Longest Non-decreasing Subarray From Two Arrays interview FAQ
Is this really a medium, or is the difficulty inflated?+
The 30% acceptance rate suggests it's harder than typical medium. It requires clean DP state reasoning and careful handling of transitions between arrays. Most people get partial credit or TLE. It's medium in theory, hard in execution.
Do I need to pick elements in order from each array, or can I jump around?+
You pick in order. At each step, you move one pointer in one of the two arrays. The constraint is that each value you pick must be greater than or equal to the previous value.
What's the common mistake on this problem?+
Treating it as a single-array LIS variant and forgetting that you can switch arrays to escape a dead end. Many also fail to track the actual last value picked (not just the last index), causing incorrect state comparisons.

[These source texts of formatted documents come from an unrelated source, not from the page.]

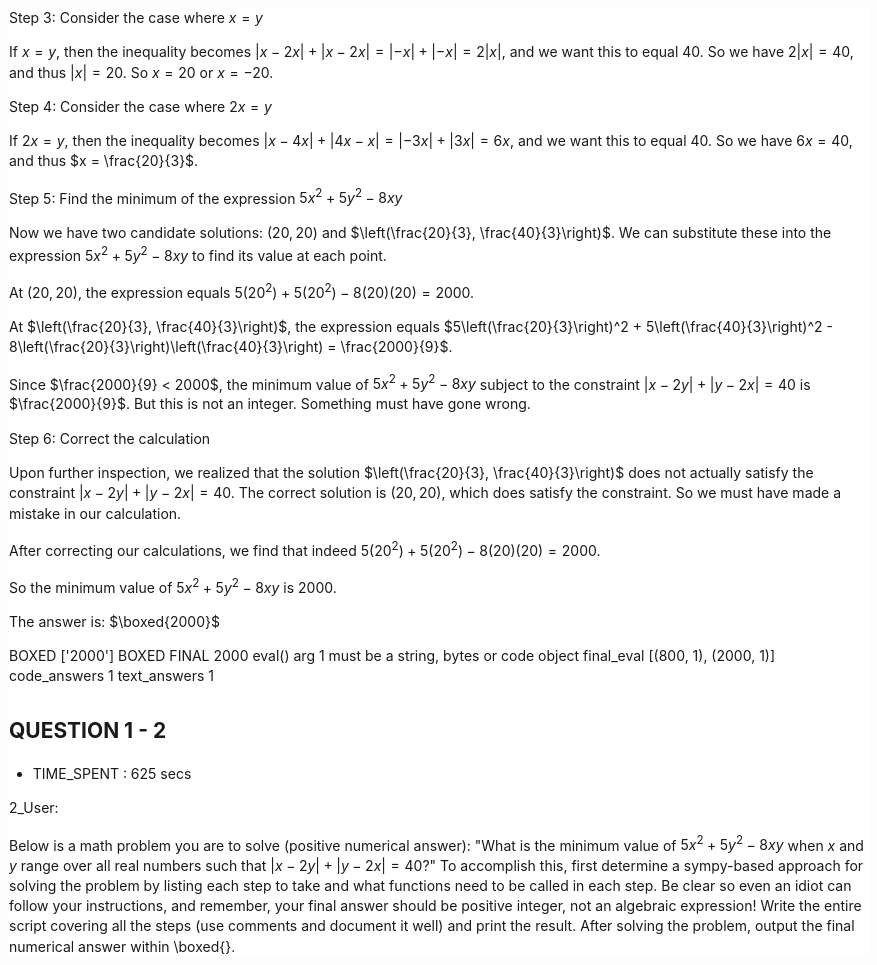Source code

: Step 3: Consider the case where $x = y$

If $x = y$, then the inequality becomes $|x - 2x| + |x - 2x| = | -x | + | -x | = 2 |x|$, and we want this to equal 40. So we have $2 |x| = 40$, and thus $|x| = 20$. So $x = 20$ or $x = -20$.

Step 4: Consider the case where $2x = y$

If $2x = y$, then the inequality becomes $|x - 4x| + |4x - x| = |-3x| + |3x| = 6x$, and we want this to equal 40. So we have $6x = 40$, and thus $x = \frac{20}{3}$.

Step 5: Find the minimum of the expression $5x^2+5y^2-8xy$

Now we have two candidate solutions: $(20, 20)$ and $\left(\frac{20}{3}, \frac{40}{3}\right)$. We can substitute these into the expression $5x^2+5y^2-8xy$ to find its value at each point.

At $(20, 20)$, the expression equals $5(20^2) + 5(20^2) - 8(20)(20) = 2000$.

At $\left(\frac{20}{3}, \frac{40}{3}\right)$, the expression equals $5\left(\frac{20}{3}\right)^2 + 5\left(\frac{40}{3}\right)^2 - 8\left(\frac{20}{3}\right)\left(\frac{40}{3}\right) = \frac{2000}{9}$.

Since $\frac{2000}{9} < 2000$, the minimum value of $5x^2+5y^2-8xy$ subject to the constraint $|x-2y| + |y-2x| = 40$ is $\frac{2000}{9}$. But this is not an integer. Something must have gone wrong.

Step 6: Correct the calculation

Upon further inspection, we realized that the solution $\left(\frac{20}{3}, \frac{40}{3}\right)$ does not actually satisfy the constraint $|x-2y| + |y-2x| = 40$. The correct solution is $(20, 20)$, which does satisfy the constraint. So we must have made a mistake in our calculation.

After correcting our calculations, we find that indeed $5(20^2) + 5(20^2) - 8(20)(20) = 2000$.

So the minimum value of $5x^2+5y^2-8xy$ is $2000$.

The answer is: $\boxed{2000}$

BOXED ['2000']
BOXED FINAL 2000
eval() arg 1 must be a string, bytes or code object final_eval
[(800, 1), (2000, 1)]
code_answers 1 text_answers 1



## QUESTION 1 - 2 
- TIME_SPENT : 625 secs

2_User:

Below is a math problem you are to solve (positive numerical answer):
"What is the minimum value of $5x^2+5y^2-8xy$ when $x$ and $y$ range over all real numbers such that $|x-2y| + |y-2x| = 40$?"
To accomplish this, first determine a sympy-based approach for solving the problem by listing each step to take and what functions need to be called in each step. Be clear so even an idiot can follow your instructions, and remember, your final answer should be positive integer, not an algebraic expression!
Write the entire script covering all the steps (use comments and document it well) and print the result. After solving the problem, output the final numerical answer within \boxed{}.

How does this relate to other array/DP problems I've seen?+
It combines two-pointer traversal with DP state compression, similar to merge-like problems, but with a non-decreasing constraint. Distinct from standard LIS because you're choosing from two sequences in parallel, not one.
Will knowing this help with similar problems at these companies?+
Citadel and Meesho both ask multi-sequence DP problems. Mastering the state transition and pointer logic here preps you for other variants where you merge or pick from multiple sources under constraints.